ASSIGNED TASK 1:
Convert everything in the rows below, from the line containing "последний раз выбрали" down to the line containing "возвращаться снова и", into a numbered list, leaving out any blank lines.

TEXT PROVIDED:
'''
CAI and WAI are going to give you a max of 6-8 hp and 3-5 hp, respectively, IMO. What you have to do when making a custom intake pipe is make sure you have uniform diameter and as few bends as possible. That's how all the AEM and Hotshots are made, IMO. I got an intake pipe from Ebay for my SE-R, and its pulls a lot better than the stock piece. Not a bad item, especially when I paid $48 shipped.


----------



## toolapcfan (Jul 10, 2002)

I still have my homemade CAI you could finish. The TB to MAF tube is what you'd need to finish and I have the piping for that, you just have to cut it and weld bungs in.


----------



## glowsentra (May 27, 2003)

Thanks. My friend is gettin the measurements as we speak. He has materials left over from his last intake, so it's not gonna cost me much  Oh yeah one quick thing, what is the intake diameter? I've been told anywhere from 2.25-3''.


----------



## Harris (Nov 11, 2002)

I can't remember off-hand, but make sure the diameter of the intake pipe is large enough to fit over the throttle-body.


----------



## toolapcfan (Jul 10, 2002)

2.5" is ideal for GA16's but people will tell you different. I'd just copy the diameter of what hothsot uses for their GA16 CAI.


----------



## glowsentra (May 27, 2003)

thanks guys, i'll let u know how it turns out soon


----------



## dho (May 15, 2002)

I made an intake for my B13 GA a while back. I read the Mathermotorsports write up on their custom intake. The best results that they had were from a 2.5" mid-pipe and a 3" for MAF/Filter. They also determined that the longer the 2.5" pipe, the more torque you will get. With my intake setup I took that into effect and... it worked! With stock tires on an automatic... I had a 3,300 stall... once I was off the line and accelerating, when the rpms got to 4500rpm's or so, I'd hear a little tire spin from the extra torque! Well... anyways, the pictures are below here and just so you know, I had to extend the MAF wiring:


----------



## the don 1600 (Dec 24, 2002)
'''
ASSIGNED TASK 2:
Repeat word for word the part of the intake thread running from "Thanks. My friend" down to "over the throttle-body.".

Page-level text extractions:
'''
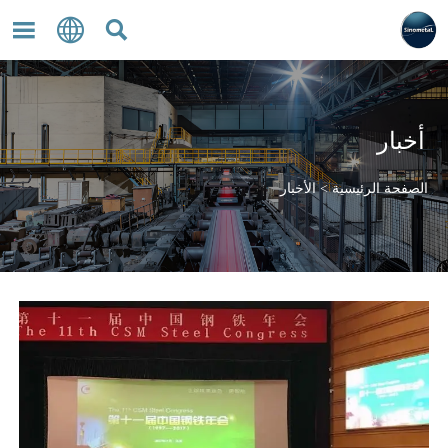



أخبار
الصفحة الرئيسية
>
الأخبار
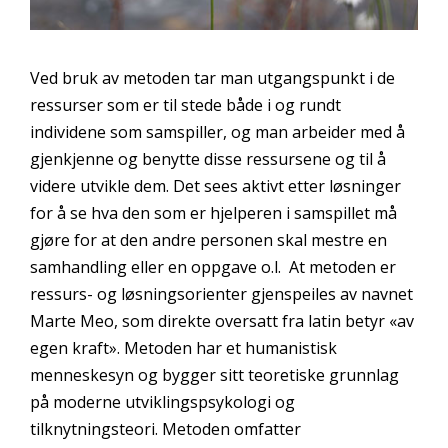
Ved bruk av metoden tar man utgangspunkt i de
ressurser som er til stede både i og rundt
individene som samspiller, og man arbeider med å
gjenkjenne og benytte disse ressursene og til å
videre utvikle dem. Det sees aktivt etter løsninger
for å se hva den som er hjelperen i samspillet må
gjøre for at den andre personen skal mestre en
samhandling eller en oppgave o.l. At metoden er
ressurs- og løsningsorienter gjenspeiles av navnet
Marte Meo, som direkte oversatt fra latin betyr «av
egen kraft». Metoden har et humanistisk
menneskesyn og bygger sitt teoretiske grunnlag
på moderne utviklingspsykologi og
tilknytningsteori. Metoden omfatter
'''
'''
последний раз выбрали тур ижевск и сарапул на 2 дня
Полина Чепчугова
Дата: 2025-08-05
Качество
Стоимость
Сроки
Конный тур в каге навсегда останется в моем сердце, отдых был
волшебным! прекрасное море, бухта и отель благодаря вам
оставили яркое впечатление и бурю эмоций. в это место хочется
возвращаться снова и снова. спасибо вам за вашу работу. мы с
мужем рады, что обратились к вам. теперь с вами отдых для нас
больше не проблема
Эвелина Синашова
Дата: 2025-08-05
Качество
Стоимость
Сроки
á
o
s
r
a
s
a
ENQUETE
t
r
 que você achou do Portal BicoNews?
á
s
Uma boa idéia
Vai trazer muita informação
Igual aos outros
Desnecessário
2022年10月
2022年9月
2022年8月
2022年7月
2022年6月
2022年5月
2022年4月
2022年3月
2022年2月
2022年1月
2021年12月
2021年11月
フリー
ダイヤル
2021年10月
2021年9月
'''
WRITTEN ANSWER 1:
1. последний раз выбрали тур ижевск и сарапул на 2 дня
2. Полина Чепчугова
3. Дата: 2025-08-05
4. Качество
5. Стоимость
6. Сроки
7. Конный тур в каге навсегда останется в моем сердце, отдых был
8. волшебным! прекрасное море, бухта и отель благодаря вам
9. оставили яркое впечатление и бурю эмоций. в это место хочется
10. возвращаться снова и снова. спасибо вам за вашу работу. мы с

WRITTEN ANSWER 2:
Thanks. My friend is gettin the measurements as we speak. He has materials left over from his last intake, so it's not gonna cost me much  Oh yeah one quick thing, what is the intake diameter? I've been told anywhere from 2.25-3''.


----------



## Harris (Nov 11, 2002)

I can't remember off-hand, but make sure the diameter of the intake pipe is large enough to fit over the throttle-body.